Publicada a Deliberação Normativa do COPAM sobre novos procedimentos do licenciamento ambiental

Publicada a Deliberação Normativa do COPAM nº 210/2016 que dispõe sobre novos procedimentos do licenciamento ambiental para as atividades de disposição de rejeito e estéril da mineração.

*Mariana Bacil, advogada e sócia do Porto, Miranda, Rocha & Advogados

No último dia 21 de setembro foi publicada a Deliberação Normativa nº 210/2016 do Conselho Estadual de Política Ambiental – COPAM, que define critérios para licenciamento para as atividades de disposição de rejeito e estéril da mineração em cava de mina e de reaproveitamento desses materiais quando dispostos em pilha, em barragem ou em cava, além de alterar dispositivos da Deliberação Normativa COPAM nº 74, de 9 de setembro de 2004.

No contexto da edição da recente norma foi considerada a necessidade de disciplinar as atividades de disposição de estéril e rejeito da mineração em cava de mina e de reaproveitamento de bens minerais dispostos em pilhas, barragens ou cavas, eis que essas atividades podem retardar ou atenuar impactos ambientais decorrentes do uso de novas áreas para disposição de estéril e rejeito da mineração, promovendo, assim, a reabilitação de cavas exauridas, visando a recomposição da paisagem. Além disso, o reaproveitamento de materiais depositados em barragens de rejeitos foi avaliado pelo COPAM como ambientalmente vantajoso, podendo reduzir o potencial de dano ambiental associado à estrutura e a adoção de práticas seguras para o fechamento de empreendimentos minerários e para a desativação de barragens.

De acordo com a nova DN nº 210/2016, foram acrescidos os seguintes códigos às tipologias previstas no item A-05, alterando a redação da, ainda vigente, Deliberação Normativa COPAM nº 74/2004: A-05-06-2, que trata de disposição de estéril ou de rejeito de mineração em cava de mina, sem a necessidade de construção de barramento para contenção; A-05-08-4, que trata do reaproveitamento de bens minerais dispostos em pilha de estéril ou rejeito; e A-05-09-5, que trata do reaproveitamento de bens minerais dispostos em barragem.

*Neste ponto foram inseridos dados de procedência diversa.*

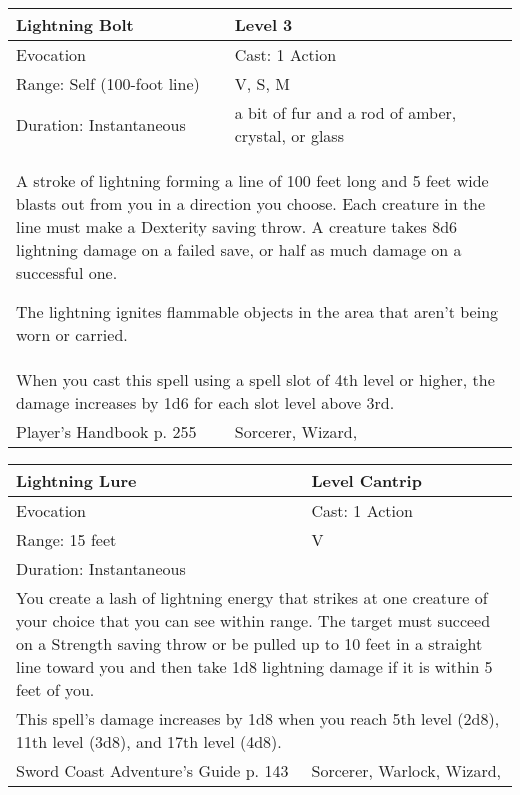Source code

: \documentclass[11pt]{report}
\begin{document}
\begin{table}[H]
	\begin{tabular}{||p{6cm}|p{6cm}||}
		\hline\hline
		\bf{Lightning Bolt} & Level 3\\ \hline
		Evocation & Cast: 1 Action\\ \hline
		Range: Self (100-foot line) & V, S, M\\ \hline
		Duration: Instantaneous & a bit of fur and a rod of amber, crystal, or glass\\ \hline
		\multicolumn{2}{||p{12cm}||}{A stroke of lightning forming a line of 100 feet long and 5 feet wide blasts out from you in a direction you choose. Each creature in the line must make a Dexterity saving throw. A creature takes 8d6 lightning damage on a failed save, or half as much damage on a successful one.

The lightning ignites flammable objects in the area that aren’t being worn or carried.}\\ \hline
		\multicolumn{2}{||p{12cm}||}{When you cast this spell using a spell slot of 4th level or higher, the damage increases by 1d6 for each slot level above 3rd.}\\ \hline
Player's Handbook p. 255 & Sorcerer, Wizard, \\ \hline\hline
	\end{tabular}
\end{table}

\begin{table}[H]
	\begin{tabular}{||p{6cm}|p{6cm}||}
		\hline\hline
		\bf{Lightning Lure} & Level Cantrip\\ \hline
		Evocation & Cast: 1 Action\\ \hline
		Range: 15 feet & V\\ \hline
		Duration: Instantaneous & \\ \hline
		\multicolumn{2}{||p{12cm}||}{You create a lash of lightning energy that strikes at one creature of your choice that you can see within range.
The target must succeed on a Strength saving throw or be pulled up to 10 feet in a straight line toward you and then take 1d8 lightning damage if it is within 5 feet of you.}\\ \hline
		\multicolumn{2}{||p{12cm}||}{This spell's damage increases by 1d8 when you reach 5th level (2d8), 11th level (3d8), and 17th level (4d8).}\\ \hline
Sword Coast Adventure's Guide p. 143 & Sorcerer, Warlock, Wizard, \\ \hline\hline
	\end{tabular}
\end{table}
\end{document}
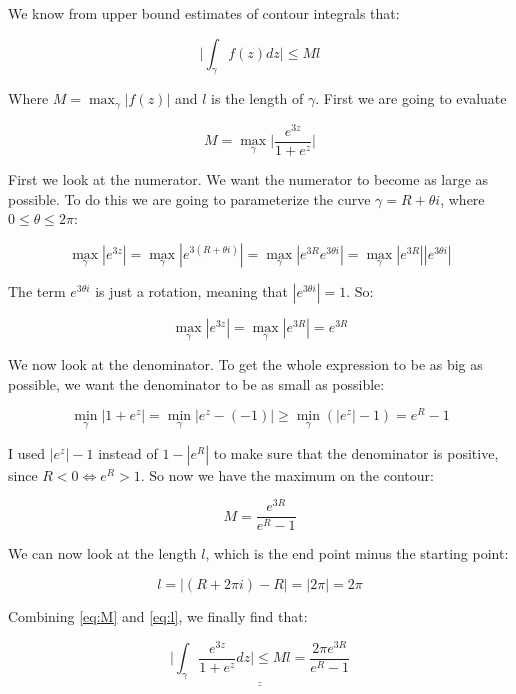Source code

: \documentclass[a4paper,norsk, 10pt]{article}
\begin{document}
We know from upper bound estimates of contour integrals that:

$$
\bigg| \int_{\gamma} f(z) dz \bigg| \leq M l 
$$

Where $M = \max_{\gamma} |f(z)|$ and $l$ is the length of $\gamma$. First we are going to evaluate

$$
M = \max_{\gamma}\bigg|\frac{e^{3z}}{1+e^z}\bigg|
$$

First we look at the numerator. We want the numerator to become as large as possible. To do this we are going to parameterize the curve $\gamma = R + \theta i$, where $0\leq \theta \leq 2\pi$:

$$
\max_ {\gamma} |e^{3z}| = \max_ {\gamma} |e^{3(R + \theta i)}| = \max_ {\gamma} |e^{3R}e^{3\theta i}|=\max_ {\gamma} |e^{3R}||e^{3\theta i}|
$$

The term $e^{3\theta i}$ is just a rotation, meaning that $|e^{3\theta i}| = 1$. So:

\begin{equation}
\max_ {\gamma} |e^{3z}| = \max_ {\gamma} |e^{3R}| = e^{3R}
\label{eq:maxNum}
\end{equation}

We now look at the denominator. To get the whole expression to be as big as possible, we want the denominator to be as small as possible:

$$
\min_{\gamma} |1+ e^z| = \min_{\gamma}|e^z - (-1)| \geq \min_{\gamma}(|e^z| - 1) = e^R -1
$$

I used $|e^z| - 1$ instead of $1-|e^R|$ to make sure that the denominator is positive, since $R<0 \Leftrightarrow e^R > 1$. So now we have the maximum on the contour:

\begin{equation}
M = \frac{e^{3R}}{e^R - 1}
\label{eq:M}
\end{equation}

We can now look at the length $l$, which is the end point minus the starting point:

\begin{equation}
l = |(R + 2\pi i) - R | = |2\pi| = 2\pi
\label{eq:l}
\end{equation}

Combining \eqref{eq:M} and \eqref{eq:l}, we finally find that:

$$
\underline{\underline{\bigg| \int_{\gamma} \frac{e^{3z}}{1+e^z} dz \bigg| \leq M l = \frac{2\pi e^{3R}}{e^R-1}}}
$$
\end{document}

Além disso, foi regulamentado que nos casos de disposição de estéril ou de rejeito de mineração em cava de mina, para a formalização do processo de licenciamento ambiental, deverá o empreendedor apresentar a manifestação do Departamento Nacional de Produção Mineral – DNPM. As atividades previstas por esta DN ficam submetidas, independente da classe do empreendimento, ao licenciamento ambiental em uma única fase, de forma concomitante, nos termos do artigo 19, inciso III, da Lei Estadual 21.972/2016.

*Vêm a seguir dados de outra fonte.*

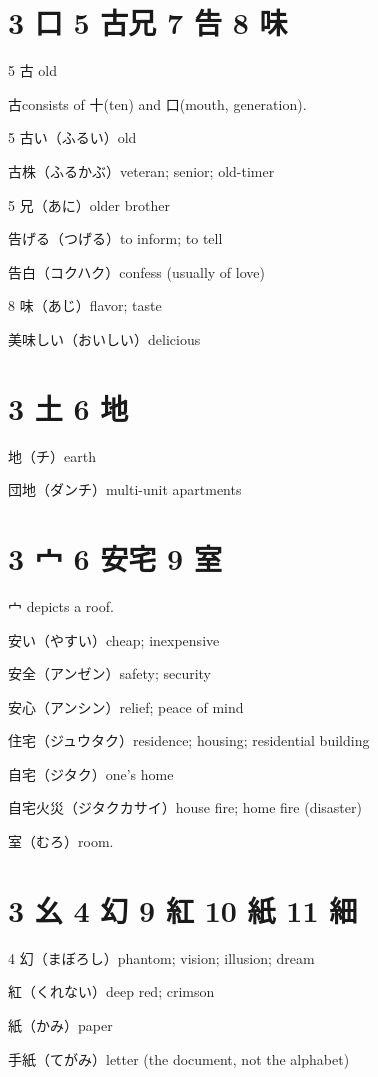 \section{3 口 5 古兄 7 告 8 味}

5 古 old

古consists of 十(ten) and 口(mouth, generation).

5 古い（ふるい）old

古株（ふるかぶ）veteran; senior; old-timer

5 兄（あに）older brother

告げる（つげる）to inform; to tell

告白（コクハク）confess (usually of love)

8 味（あじ）flavor; taste

美味しい（おいしい）delicious

\section{3 土 6 地}

地（チ）earth

団地（ダンチ）multi-unit apartments

\section{3 宀 6 安宅 9 室}

宀 depicts a roof.

安い（やすい）cheap; inexpensive

安全（アンゼン）safety; security

安心（アンシン）relief; peace of mind

住宅（ジュウタク）residence; housing; residential building

自宅（ジタク）one's home

自宅火災（ジタクカサイ）house fire; home fire (disaster)

室（むろ）room.

\section{3 幺 4 幻 9 紅 10 紙 11 細}

4 幻（まぼろし）phantom; vision; illusion; dream

紅（くれない）deep red; crimson

紙（かみ）paper

手紙（てがみ）letter (the document, not the alphabet)

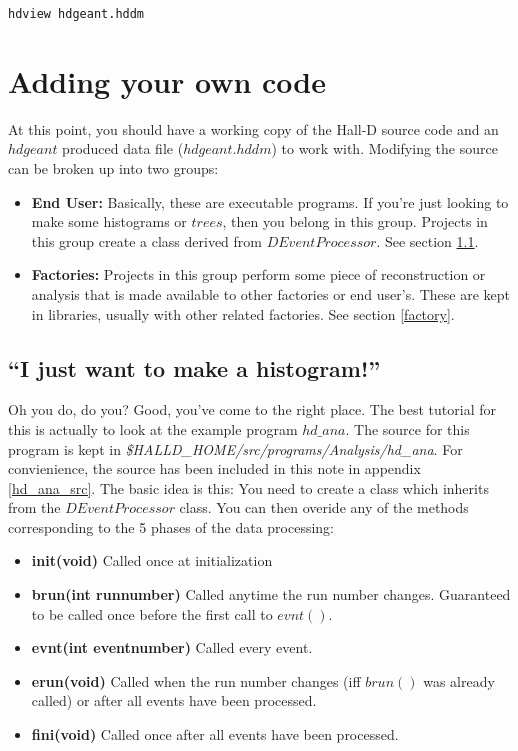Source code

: \documentclass[12pt]{article}
\begin{document}
\begin{lstlisting}[frame=shadowbox,backgroundcolor=\color{cmdbkgd}]
hdview hdgeant.hddm
\end{lstlisting}


\section{Adding your own code}
At this point, you should have a working copy of the Hall-D source 
code and an $hdgeant$ produced data file ($hdgeant.hddm$) to work with.
Modifying the source can be broken up into two groups:
\begin{itemize}
	\item{\bf End User:} Basically, these are executable programs. If
	you're just looking to make some histograms or $trees$, then
	you belong in this group. Projects in this group create a class
	derived from $DEventProcessor$. See section \ref{enduser}.
	
	\item{\bf Factories:} Projects in this group perform some piece
	of reconstruction or analysis that is made available to other
	factories or end user's. These are kept in libraries, usually with
	other related factories. See section \ref{factory}.
\end{itemize}

\subsection{``I just want to make a histogram!''}
\label{enduser}
Oh you do, do you? Good, you've come to the right place. The best
tutorial for this is actually to look at the example program $hd\_ana$. The
source for this program is kept in
{\it \$HALLD\_HOME/src/programs/Analysis/hd\_ana}. For convienience, the
source has been included in this note in appendix \ref{hd_ana_src}.
The basic idea is
this: You need to create a class which inherits from the $DEventProcessor$
class. You can then overide any of the methods corresponding to the 5 phases
of the data processing:

\begin{itemize}
	\item{\bf init(void)} Called once at initialization
	\item{\bf brun(int runnumber)} Called anytime the run number changes.
	 Guaranteed to be called once before the first call to $evnt()$.
	\item{\bf evnt(int eventnumber)} Called every event.
	\item{\bf erun(void)} Called when the run number changes (iff $brun()$
	 was already called) or after all events have been processed.
	\item{\bf fini(void)} Called once after all events have been processed.
\end{itemize}
\end{document}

Fica também estabelecido que, sem prejuízo de outros documentos exigíveis, os requerimentos de licença para essas atividades serão instruídos com Relatório de Controle Ambiental (RCA) e Plano de Controle Ambiental (PCA), cujos termos de referência específicos serão disponibilizados pela SEMAD, sendo que os processos de licenciamento ambiental relativos à essas atividades e formalizados antes da publicação da DN nº 210/2016, e ainda não concluídos,  deverão ser reorientados segundo os critérios estabelecidos na nova norma.  Já os processos cujos empreendimentos possuam licença concedida antes do início da vigência desta Deliberação Normativa serão objeto de alteração do código de atividade quando da sua revalidação, não se aplicando as novas regras aos processos de licenciamento ambiental específico para as atividades relacionadas aos códigos A-05-06-2, A-05-08-4 e A-05-09-5, nos casos em que for necessária a retirada de rejeito contido na barragem para o alcance da condição de estabilidade da estrutura, desde que expressamente recomendada em Auditoria Técnica de Segurança.

No que diz respeito às barragens de rejeitos de mineração que utilizem ou que tenham utilizado o método de alteamento para montante, estas devem seguir as diretrizes do Decreto Estadual nº 46.993, de 2 de maio de 2016.